Predicting the Difficulty of Compromise through How Attackers Discover Vulnerabilities

PI(s), Co-PI(s), Researchers:

PI: Laurie Williams, Andrew Meneely

HARD PROBLEM(S) ADDRESSED
This refers to Hard Problems, released November 2012.

• Metrics

PUBLICATIONS
Papers written as a result of your research from the current quarter only.

• No new publications

KEY HIGHLIGHTS
Each effort should submit one or two specific highlights. Each item should include a paragraph or two along with a citation if available. Write as if for the general reader of IEEE S&P.
The purpose of the highlights is to give our immediate sponsors a body of evidence that the funding they are providing (in the framework of the SoS lablet model) is delivering results that "more than justify" the investment they are making.

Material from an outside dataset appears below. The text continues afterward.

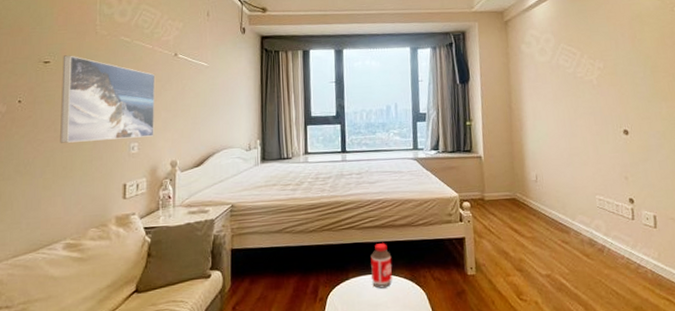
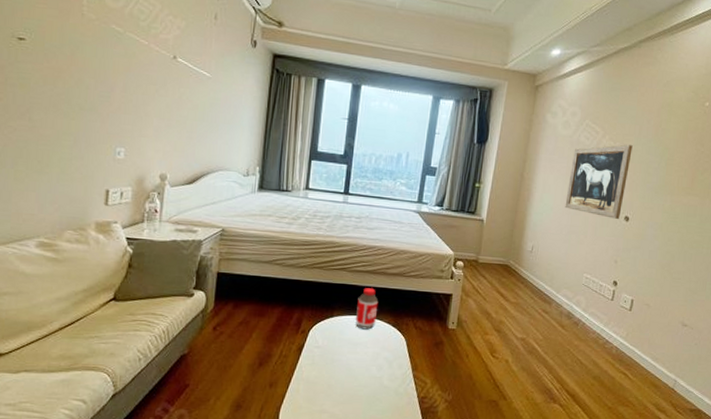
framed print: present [60,55,156,143] -> none [35,35,150,144]
wall art: none [556,60,619,135] -> present [565,144,633,219]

• We have begun the manual annotation process of the 2018 National Collegiate Penetration Testing Competition (CPTC) data set. 54 vulnerabilities were reported and scored in the competition, and we are constructing a timeline of events for each vulnerability report. These timelines are constructed using the MITRE ATT&CK framework. With each event mapped to MITRE ATT&CK, our plan is to use conditional probabilities for the system to determine the probability of discovery. The annotated data set will be considerably useful for the community, as it is a detailed record of penetration testing activity in a controlled environment.
• Security smells in Infrastructure as Code scripts. Defects in infrastructure as code (IaC) scripts can have serious consequences for organizations who adopt DevOps. While developing IaC scripts, practitioners may inadvertently introduce security smells. Security smells are recurring coding patterns that are indicative of security weakness and can potentially lead to security breaches. The goal of this work is to help practitioners avoid insecure coding practices while developing IaC scripts through an empirical study of security smells in IaC scripts. We applied qualitative analysis on 1,726 IaC scripts to identify seven security smells. Next, we implemented and validated a static analysis tool called Security Linter for Infrastructure as Code scripts (SLIC) to identify the occurrence of each smell in 15,232 IaC scripts collected from 293 open source repositories. We identify 21,201 occurrences of security smells that include 1,326 occurrences of hard-coded passwords. We submitted bug reports for 1,000 randomly-selected security smell occurrences. We obtain 212 responses to these bug reports, of which 148 occurrences were accepted by the development teams to be fixed. We observe security smells can have a long lifetime, e.g., a hard-coded secret can persist for as long as 98 months, with a median lifetime of 20 months.

COMMUNITY ENGAGEMENT

• Nuthan Munaiah presented our paper on the CPTC data set.

EDUCATIONAL ADVANCES:

• We have begun consulting with RIT's Department of Computing Security in working on a new Foundations of Computing Security that would be required for all first-year students in the Golisano College of Computing and Information Sciences (about a thousand students per year). The work from this grant helps shape that course by providing specific examples from competition for students to analyze.